EXERCISE:
Give back exactly the lines of the data below, starting with the line that has "[2013-05-23 22:17:35.698857] 2-xavier-forex-BuyAndHold-Fair" and going on through the line that has "[2013-05-23 22:17:35.701822] 4-xavier-forex-Rebalance-Fair".

═════ DATA TO PROCESS

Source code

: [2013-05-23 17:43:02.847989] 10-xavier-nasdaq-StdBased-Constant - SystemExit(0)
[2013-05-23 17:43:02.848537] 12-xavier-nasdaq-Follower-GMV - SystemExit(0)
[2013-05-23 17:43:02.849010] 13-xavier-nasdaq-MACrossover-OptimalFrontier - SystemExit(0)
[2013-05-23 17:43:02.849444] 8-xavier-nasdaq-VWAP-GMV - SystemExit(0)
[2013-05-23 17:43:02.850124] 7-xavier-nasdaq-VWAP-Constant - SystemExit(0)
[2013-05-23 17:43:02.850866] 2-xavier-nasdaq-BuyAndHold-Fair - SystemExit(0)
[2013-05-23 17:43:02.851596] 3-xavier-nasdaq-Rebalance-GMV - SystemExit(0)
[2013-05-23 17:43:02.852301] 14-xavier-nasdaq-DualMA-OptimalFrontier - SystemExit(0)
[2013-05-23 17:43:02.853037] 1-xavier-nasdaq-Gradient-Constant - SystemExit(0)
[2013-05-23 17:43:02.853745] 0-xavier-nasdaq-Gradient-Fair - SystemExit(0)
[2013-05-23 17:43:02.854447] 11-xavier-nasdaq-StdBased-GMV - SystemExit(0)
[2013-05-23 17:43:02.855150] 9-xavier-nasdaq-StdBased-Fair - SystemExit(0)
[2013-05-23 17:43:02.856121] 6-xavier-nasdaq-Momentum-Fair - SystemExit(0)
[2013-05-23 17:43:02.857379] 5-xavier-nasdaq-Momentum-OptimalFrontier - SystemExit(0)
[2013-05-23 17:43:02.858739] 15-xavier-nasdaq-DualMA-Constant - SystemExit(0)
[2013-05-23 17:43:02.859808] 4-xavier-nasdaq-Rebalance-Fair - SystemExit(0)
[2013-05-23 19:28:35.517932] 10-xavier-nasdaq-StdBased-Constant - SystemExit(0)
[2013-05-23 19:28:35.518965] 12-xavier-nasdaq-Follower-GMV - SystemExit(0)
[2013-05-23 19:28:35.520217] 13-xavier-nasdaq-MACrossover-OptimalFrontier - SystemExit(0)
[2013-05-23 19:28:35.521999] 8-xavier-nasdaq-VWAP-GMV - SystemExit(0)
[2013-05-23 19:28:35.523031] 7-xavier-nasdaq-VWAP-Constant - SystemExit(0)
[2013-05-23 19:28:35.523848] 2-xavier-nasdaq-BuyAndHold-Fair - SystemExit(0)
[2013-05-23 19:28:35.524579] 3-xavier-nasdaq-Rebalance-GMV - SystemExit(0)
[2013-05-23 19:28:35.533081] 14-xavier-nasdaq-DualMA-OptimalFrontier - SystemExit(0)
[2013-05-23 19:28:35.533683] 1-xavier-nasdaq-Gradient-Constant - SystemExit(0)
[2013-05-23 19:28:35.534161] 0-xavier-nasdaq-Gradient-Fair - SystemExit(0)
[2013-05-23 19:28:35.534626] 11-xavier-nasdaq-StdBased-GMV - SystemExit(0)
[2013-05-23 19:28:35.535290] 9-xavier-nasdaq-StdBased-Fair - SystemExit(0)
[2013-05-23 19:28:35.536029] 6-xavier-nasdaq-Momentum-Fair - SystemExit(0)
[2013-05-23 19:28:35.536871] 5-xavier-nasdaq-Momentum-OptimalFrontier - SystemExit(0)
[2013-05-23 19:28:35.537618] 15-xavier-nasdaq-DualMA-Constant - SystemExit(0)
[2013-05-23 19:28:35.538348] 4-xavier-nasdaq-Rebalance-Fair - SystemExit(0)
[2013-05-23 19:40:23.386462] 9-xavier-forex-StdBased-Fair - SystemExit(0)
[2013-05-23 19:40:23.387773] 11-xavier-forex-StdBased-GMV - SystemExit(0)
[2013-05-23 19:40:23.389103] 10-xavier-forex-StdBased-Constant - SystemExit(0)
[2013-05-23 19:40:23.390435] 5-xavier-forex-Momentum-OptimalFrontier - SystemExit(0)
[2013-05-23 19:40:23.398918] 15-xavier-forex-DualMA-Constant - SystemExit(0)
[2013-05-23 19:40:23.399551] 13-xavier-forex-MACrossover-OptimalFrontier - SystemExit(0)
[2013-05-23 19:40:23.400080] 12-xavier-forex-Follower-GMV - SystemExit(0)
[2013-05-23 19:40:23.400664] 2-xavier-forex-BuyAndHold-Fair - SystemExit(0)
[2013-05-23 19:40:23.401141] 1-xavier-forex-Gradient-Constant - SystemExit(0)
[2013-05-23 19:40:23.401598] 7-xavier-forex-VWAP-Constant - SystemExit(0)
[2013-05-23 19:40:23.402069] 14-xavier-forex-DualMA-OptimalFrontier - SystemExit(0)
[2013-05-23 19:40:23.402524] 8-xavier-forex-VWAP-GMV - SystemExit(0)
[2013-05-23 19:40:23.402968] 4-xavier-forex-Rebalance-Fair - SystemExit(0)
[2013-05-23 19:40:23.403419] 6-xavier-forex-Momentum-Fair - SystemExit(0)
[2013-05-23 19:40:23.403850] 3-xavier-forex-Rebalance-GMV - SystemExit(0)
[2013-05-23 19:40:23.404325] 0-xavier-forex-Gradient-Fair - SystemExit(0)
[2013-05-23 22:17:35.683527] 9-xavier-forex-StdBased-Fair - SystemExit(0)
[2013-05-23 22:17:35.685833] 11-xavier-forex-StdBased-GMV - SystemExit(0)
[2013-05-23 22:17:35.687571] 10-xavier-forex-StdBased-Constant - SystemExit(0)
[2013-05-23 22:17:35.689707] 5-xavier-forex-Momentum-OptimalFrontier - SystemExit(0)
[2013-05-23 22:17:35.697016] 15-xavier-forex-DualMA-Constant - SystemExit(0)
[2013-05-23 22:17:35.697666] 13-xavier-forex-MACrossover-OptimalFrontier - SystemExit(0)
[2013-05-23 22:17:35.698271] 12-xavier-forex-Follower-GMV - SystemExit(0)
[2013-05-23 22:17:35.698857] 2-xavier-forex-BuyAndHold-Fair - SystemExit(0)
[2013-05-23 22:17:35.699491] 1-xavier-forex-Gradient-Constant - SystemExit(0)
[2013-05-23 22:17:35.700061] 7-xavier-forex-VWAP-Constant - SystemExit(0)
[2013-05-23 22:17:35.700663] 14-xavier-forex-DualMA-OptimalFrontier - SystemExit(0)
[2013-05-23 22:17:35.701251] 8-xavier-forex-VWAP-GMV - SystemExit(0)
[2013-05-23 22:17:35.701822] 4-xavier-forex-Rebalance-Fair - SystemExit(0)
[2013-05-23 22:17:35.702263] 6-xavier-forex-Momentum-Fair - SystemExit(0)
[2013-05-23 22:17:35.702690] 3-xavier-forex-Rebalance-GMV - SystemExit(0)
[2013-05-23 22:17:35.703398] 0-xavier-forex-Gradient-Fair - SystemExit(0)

══════════

WRITTEN RESPONSE:
[2013-05-23 22:17:35.698857] 2-xavier-forex-BuyAndHold-Fair - SystemExit(0)
[2013-05-23 22:17:35.699491] 1-xavier-forex-Gradient-Constant - SystemExit(0)
[2013-05-23 22:17:35.700061] 7-xavier-forex-VWAP-Constant - SystemExit(0)
[2013-05-23 22:17:35.700663] 14-xavier-forex-DualMA-OptimalFrontier - SystemExit(0)
[2013-05-23 22:17:35.701251] 8-xavier-forex-VWAP-GMV - SystemExit(0)
[2013-05-23 22:17:35.701822] 4-xavier-forex-Rebalance-Fair - SystemExit(0)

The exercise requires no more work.